▸ **EXTRACTED ENTRIES**
BEGIN

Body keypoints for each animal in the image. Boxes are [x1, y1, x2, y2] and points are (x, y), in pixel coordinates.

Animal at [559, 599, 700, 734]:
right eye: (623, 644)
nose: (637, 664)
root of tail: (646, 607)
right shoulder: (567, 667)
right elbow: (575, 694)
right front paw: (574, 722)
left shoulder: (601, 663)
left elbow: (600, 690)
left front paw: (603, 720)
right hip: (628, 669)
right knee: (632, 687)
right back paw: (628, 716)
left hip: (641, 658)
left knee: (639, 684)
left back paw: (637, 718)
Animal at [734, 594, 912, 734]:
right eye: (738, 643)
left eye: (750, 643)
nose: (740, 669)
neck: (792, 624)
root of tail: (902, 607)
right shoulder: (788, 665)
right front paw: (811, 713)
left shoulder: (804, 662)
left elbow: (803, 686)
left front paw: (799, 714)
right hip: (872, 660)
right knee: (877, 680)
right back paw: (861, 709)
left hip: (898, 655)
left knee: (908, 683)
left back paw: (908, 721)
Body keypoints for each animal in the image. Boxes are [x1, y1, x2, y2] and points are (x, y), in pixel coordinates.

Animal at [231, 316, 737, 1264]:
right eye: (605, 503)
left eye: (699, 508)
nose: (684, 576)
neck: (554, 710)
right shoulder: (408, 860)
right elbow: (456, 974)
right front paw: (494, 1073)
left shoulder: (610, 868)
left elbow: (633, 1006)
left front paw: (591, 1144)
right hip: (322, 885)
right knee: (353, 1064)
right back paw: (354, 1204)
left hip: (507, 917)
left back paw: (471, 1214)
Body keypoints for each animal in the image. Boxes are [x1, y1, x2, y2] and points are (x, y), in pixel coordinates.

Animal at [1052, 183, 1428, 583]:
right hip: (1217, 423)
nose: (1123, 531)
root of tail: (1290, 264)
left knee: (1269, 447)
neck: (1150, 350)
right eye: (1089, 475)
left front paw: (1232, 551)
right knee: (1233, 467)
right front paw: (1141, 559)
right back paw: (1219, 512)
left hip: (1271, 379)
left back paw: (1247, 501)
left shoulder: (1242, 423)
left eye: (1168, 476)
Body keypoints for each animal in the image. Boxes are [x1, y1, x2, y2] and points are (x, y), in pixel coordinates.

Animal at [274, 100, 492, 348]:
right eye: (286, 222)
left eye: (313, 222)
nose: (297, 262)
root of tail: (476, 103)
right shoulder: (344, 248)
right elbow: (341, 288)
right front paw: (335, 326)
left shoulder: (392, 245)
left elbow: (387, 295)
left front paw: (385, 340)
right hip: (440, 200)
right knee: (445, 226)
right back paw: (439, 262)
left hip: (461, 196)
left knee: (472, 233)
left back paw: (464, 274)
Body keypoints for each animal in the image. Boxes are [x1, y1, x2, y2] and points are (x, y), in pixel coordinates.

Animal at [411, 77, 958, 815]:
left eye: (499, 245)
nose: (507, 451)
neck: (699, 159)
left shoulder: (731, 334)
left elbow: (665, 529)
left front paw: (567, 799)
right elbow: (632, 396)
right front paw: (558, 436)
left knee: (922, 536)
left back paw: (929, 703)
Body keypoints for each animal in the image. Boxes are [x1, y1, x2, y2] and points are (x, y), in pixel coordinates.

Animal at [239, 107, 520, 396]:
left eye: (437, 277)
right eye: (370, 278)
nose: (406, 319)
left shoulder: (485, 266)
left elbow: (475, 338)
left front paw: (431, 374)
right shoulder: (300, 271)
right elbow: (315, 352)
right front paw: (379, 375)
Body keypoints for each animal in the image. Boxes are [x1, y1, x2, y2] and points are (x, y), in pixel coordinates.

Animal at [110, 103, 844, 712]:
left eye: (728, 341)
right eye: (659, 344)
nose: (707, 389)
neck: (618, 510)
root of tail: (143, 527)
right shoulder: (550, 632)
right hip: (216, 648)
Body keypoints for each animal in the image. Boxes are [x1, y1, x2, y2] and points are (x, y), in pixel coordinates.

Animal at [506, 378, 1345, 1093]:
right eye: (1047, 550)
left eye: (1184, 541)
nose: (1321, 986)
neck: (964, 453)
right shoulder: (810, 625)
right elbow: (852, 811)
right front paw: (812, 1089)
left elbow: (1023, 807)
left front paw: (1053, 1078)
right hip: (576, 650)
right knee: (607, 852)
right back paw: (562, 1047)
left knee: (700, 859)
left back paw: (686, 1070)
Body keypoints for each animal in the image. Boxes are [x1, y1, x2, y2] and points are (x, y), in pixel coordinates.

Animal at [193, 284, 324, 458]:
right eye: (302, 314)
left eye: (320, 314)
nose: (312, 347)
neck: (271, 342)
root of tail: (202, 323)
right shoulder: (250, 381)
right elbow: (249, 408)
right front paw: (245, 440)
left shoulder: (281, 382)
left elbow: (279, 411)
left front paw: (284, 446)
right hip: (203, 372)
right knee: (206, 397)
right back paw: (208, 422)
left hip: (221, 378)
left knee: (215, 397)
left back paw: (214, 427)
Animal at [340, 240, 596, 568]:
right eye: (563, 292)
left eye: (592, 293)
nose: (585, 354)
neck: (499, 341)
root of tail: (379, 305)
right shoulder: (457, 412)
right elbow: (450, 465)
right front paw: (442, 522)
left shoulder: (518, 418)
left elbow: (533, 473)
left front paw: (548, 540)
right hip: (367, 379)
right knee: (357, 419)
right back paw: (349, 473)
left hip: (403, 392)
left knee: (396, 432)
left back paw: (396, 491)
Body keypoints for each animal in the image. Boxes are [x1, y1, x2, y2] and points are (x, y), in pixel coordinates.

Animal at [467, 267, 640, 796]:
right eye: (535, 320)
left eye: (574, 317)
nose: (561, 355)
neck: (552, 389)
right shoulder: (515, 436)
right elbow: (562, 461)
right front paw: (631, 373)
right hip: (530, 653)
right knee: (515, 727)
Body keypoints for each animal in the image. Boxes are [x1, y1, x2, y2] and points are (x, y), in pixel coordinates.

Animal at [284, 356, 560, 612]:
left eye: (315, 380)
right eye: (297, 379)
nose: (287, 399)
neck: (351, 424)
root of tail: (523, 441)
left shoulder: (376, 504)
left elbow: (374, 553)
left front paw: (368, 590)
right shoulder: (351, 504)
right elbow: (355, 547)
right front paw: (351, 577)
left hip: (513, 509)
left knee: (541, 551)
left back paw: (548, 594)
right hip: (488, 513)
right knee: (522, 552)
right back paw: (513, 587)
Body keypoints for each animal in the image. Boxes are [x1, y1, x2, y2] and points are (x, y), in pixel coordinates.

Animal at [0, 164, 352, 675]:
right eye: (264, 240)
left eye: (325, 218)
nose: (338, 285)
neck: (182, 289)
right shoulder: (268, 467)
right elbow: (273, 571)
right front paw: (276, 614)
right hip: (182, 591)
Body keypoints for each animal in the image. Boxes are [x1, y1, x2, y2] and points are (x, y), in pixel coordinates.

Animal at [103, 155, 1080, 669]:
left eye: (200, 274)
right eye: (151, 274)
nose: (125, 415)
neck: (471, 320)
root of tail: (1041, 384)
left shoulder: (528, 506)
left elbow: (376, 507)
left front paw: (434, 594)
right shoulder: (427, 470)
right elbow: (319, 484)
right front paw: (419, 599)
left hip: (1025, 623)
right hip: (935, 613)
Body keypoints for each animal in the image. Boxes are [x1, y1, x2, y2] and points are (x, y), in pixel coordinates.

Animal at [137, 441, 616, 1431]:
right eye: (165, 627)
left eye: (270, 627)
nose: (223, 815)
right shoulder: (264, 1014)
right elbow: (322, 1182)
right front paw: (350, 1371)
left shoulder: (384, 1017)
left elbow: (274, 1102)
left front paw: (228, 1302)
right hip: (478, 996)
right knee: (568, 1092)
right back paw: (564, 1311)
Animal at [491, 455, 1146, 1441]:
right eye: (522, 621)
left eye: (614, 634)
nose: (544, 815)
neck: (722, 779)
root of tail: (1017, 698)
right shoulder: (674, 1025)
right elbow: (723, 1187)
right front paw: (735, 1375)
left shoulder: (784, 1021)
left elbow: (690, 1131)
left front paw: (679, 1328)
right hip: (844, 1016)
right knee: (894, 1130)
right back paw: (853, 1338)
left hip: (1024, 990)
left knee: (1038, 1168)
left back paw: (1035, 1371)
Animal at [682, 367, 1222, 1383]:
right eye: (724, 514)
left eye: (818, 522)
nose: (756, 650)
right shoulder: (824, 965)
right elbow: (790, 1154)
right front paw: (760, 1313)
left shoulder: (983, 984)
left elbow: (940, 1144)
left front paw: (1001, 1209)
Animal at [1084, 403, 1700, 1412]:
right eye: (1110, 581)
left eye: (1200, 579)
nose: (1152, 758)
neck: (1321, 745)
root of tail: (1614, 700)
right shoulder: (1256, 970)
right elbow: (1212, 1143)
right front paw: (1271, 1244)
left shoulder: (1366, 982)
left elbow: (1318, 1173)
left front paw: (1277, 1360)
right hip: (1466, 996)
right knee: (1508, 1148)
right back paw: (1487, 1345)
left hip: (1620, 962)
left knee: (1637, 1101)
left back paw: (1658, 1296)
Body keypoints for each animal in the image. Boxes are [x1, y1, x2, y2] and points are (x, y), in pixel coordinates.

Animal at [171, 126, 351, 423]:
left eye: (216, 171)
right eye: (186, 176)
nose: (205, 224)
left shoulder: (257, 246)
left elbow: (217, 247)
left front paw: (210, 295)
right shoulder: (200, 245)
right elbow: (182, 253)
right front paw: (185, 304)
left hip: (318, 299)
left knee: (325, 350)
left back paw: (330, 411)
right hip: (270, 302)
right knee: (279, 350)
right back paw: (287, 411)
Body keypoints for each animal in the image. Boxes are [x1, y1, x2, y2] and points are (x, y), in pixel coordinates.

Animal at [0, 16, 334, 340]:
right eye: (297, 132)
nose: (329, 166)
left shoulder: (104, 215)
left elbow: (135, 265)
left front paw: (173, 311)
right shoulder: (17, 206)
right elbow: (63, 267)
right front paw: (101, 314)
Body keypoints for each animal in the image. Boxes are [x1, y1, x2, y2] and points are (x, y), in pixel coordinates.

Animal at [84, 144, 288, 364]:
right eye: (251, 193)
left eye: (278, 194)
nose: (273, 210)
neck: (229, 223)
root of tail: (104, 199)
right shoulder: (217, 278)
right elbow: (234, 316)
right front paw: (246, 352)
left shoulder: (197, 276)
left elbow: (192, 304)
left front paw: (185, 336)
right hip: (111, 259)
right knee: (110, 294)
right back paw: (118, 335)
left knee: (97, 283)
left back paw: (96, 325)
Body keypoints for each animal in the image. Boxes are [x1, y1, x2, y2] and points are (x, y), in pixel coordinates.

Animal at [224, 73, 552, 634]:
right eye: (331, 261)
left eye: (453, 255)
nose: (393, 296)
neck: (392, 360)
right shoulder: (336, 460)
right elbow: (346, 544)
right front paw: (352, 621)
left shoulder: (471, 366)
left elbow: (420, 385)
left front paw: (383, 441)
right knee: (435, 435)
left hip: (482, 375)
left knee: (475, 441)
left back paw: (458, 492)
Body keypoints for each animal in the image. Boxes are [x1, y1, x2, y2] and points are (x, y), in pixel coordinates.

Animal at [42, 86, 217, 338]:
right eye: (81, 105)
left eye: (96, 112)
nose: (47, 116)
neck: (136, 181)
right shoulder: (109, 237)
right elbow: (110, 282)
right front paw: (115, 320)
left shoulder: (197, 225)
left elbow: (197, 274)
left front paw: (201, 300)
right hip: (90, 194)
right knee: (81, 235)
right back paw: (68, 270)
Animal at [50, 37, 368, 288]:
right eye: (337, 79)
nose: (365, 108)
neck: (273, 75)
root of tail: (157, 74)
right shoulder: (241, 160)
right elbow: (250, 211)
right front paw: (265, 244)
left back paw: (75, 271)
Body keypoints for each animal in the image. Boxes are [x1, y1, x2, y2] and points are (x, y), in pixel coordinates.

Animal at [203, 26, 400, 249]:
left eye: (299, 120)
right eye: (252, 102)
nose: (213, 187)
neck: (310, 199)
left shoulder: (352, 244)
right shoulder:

END

▸ **TASK PROMPT**
Would you quote everything above from the line containing "right front paw: (558, 436)" down to the line containing "right front paw: (379, 375)"? Include both of those lines and nothing else.

▸ **RESULT**
right front paw: (558, 436)
left knee: (922, 536)
left back paw: (929, 703)
Body keypoints for each animal in the image. Boxes are [x1, y1, x2, y2] and points are (x, y), in pixel coordinates.

Animal at [239, 107, 520, 396]:
left eye: (437, 277)
right eye: (370, 278)
nose: (406, 319)
left shoulder: (485, 266)
left elbow: (475, 338)
left front paw: (431, 374)
right shoulder: (300, 271)
right elbow: (315, 352)
right front paw: (379, 375)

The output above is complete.